Ausgangstext:
%%

Karl Lauterbach bei "Maischberger"

"Man kann nicht sagen, wir helfen der Ukraine, bauen aber keine Waffen"

03.06.2025 von SWYRL/Doris Neubauer

Milliarden für Verteidigung und Steuerentlastung für Unternehmen, doch die kleinen Leute müssen warten: "Setzt Schwarz-Rot die richtigen Prioritäten?" fragte Sandra Maischberger in ihrer Sendung am Montag. Die Antworten von Karl Lauterbach und Gregor Gysi waren Polemik, Floskeln und eine Prise Inhalt.

Das Finanzpaket für Verteidigung und Infrastruktur hat die Bundesregierung genauso beschlossen wie die Senkung der Körperschaftssteuer für Unternehmen. Nur die ebenfalls angekündigten Steuerentlastungen für kleinere und mittlere Einkommen kommen nicht - zumindest nicht sofort. "Setzt Schwarz-Rot die richtigen Prioritäten?", fragte Sandra Maischberger am Montag, 2. Juni, den ehemaligen Bundesgesundheitsminister Karl Lauterbach und Gregor Gysi, den Fraktionsvorsitzenden der Linkspartei.

%%

Aufgabe 1: Kopieren Sie aus dem Artikel über Karl Lauterbach bei „Maischberger“ wortgetreu den Abschnitt, der mit „03.06.2025 von SWYRL/Doris“ beginnt und sich bis einschließlich „Fraktionsvorsitzenden der Linkspartei.“ erstreckt.
Aufgabe 2: Schreiben Sie den Text sämtlicher Einträge neu, indem Sie „černý písek“ überall durch „tmavý písek“ ersetzen und alles Übrige unverändert lassen. Die Bilder sind in der Antwort wegzulassen.
Der Artikel und die Einträge haben inhaltlich nichts miteinander zu tun.

Dargestellte Angaben:

%%

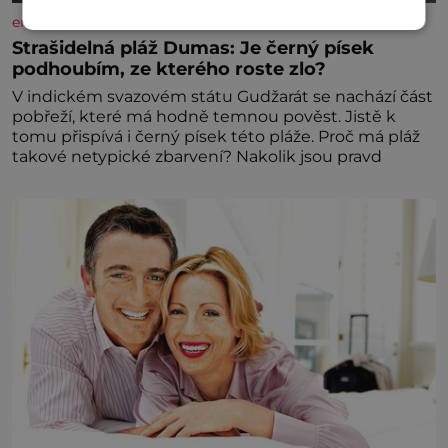
enigmaplus.cz
Strašidelná pláž Dumas: Je černý písek
podhoubím, ze kterého roste zlo?
V indickém svazovém státu Gudžarát se nachází část
pobřeží, které má hodně temnou pověst. Jistě k
tomu přispívá i černý písek této pláže. Proč má pláž
takové netypické zbarvení? Nakolik jsou pravd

%%

Schriftliche Lösung 1:
03.06.2025 von SWYRL/Doris Neubauer

Milliarden für Verteidigung und Steuerentlastung für Unternehmen, doch die kleinen Leute müssen warten: "Setzt Schwarz-Rot die richtigen Prioritäten?" fragte Sandra Maischberger in ihrer Sendung am Montag. Die Antworten von Karl Lauterbach und Gregor Gysi waren Polemik, Floskeln und eine Prise Inhalt.

Das Finanzpaket für Verteidigung und Infrastruktur hat die Bundesregierung genauso beschlossen wie die Senkung der Körperschaftssteuer für Unternehmen. Nur die ebenfalls angekündigten Steuerentlastungen für kleinere und mittlere Einkommen kommen nicht - zumindest nicht sofort. "Setzt Schwarz-Rot die richtigen Prioritäten?", fragte Sandra Maischberger am Montag, 2. Juni, den ehemaligen Bundesgesundheitsminister Karl Lauterbach und Gregor Gysi, den Fraktionsvorsitzenden der Linkspartei.

Schriftliche Lösung 2:
enigmaplus.cz
Strašidelná pláž Dumas: Je tmavý písek
podhoubím, ze kterého roste zlo?
V indickém svazovém státu Gudžarát se nachází část
pobřeží, které má hodně temnou pověst. Jistě k
tomu přispívá i tmavý písek této pláže. Proč má pláž
takové netypické zbarvení? Nakolik jsou pravd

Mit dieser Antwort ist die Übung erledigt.